### [Listed entries]
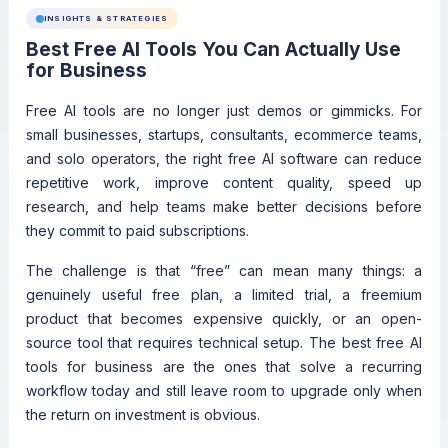
INSIGHTS & STRATEGIES
Best Free AI Tools You Can Actually Use
for Business
Free AI tools are no longer just demos or gimmicks. For
small businesses, startups, consultants, ecommerce teams,
and solo operators, the right free AI software can reduce
repetitive work, improve content quality, speed up
research, and help teams make better decisions before
they commit to paid subscriptions.
The challenge is that “free” can mean many things: a
genuinely useful free plan, a limited trial, a freemium
product that becomes expensive quickly, or an open-
source tool that requires technical setup. The best free AI
tools for business are the ones that solve a recurring
workflow today and still leave room to upgrade only when
the return on investment is obvious.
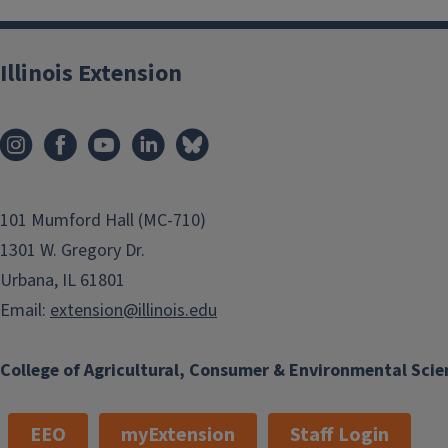
Illinois Extension
101 Mumford Hall (MC-710)
1301 W. Gregory Dr.
Urbana, IL 61801
Email:
extension@illinois.edu
College of Agricultural, Consumer & Environmental Scie
EEO
myExtension
Staff Login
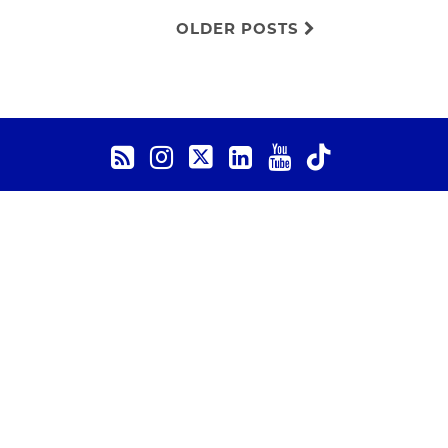
OLDER POSTS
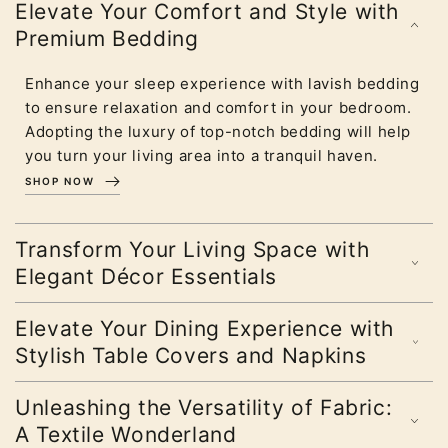
Elevate Your Comfort and Style with
Premium Bedding
Enhance your sleep experience with lavish bedding
to ensure relaxation and comfort in your bedroom.
Adopting the luxury of top-notch bedding will help
you turn your living area into a tranquil haven.
SHOP NOW
Transform Your Living Space with
Elegant Décor Essentials
Elevate Your Dining Experience with
Stylish Table Covers and Napkins
Unleashing the Versatility of Fabric:
A Textile Wonderland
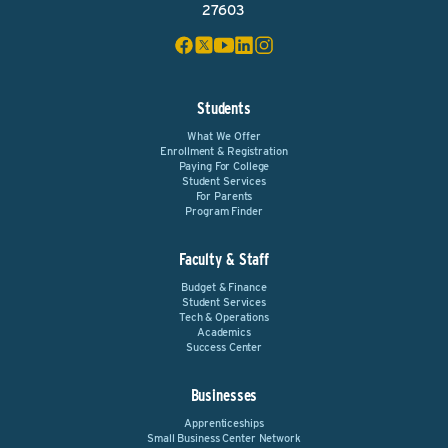
27603
Students
What We Offer
Enrollment & Registration
Paying For College
Student Services
For Parents
Program Finder
Faculty & Staff
Budget & Finance
Student Services
Tech & Operations
Academics
Success Center
Businesses
Apprenticeships
Small Business Center Network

### [Exercise brief]
Using the records above, report each line that contains the word "College" by copying it.

### [Written answer]
College of Agricultural, Consumer & Environmental Scie
Paying For College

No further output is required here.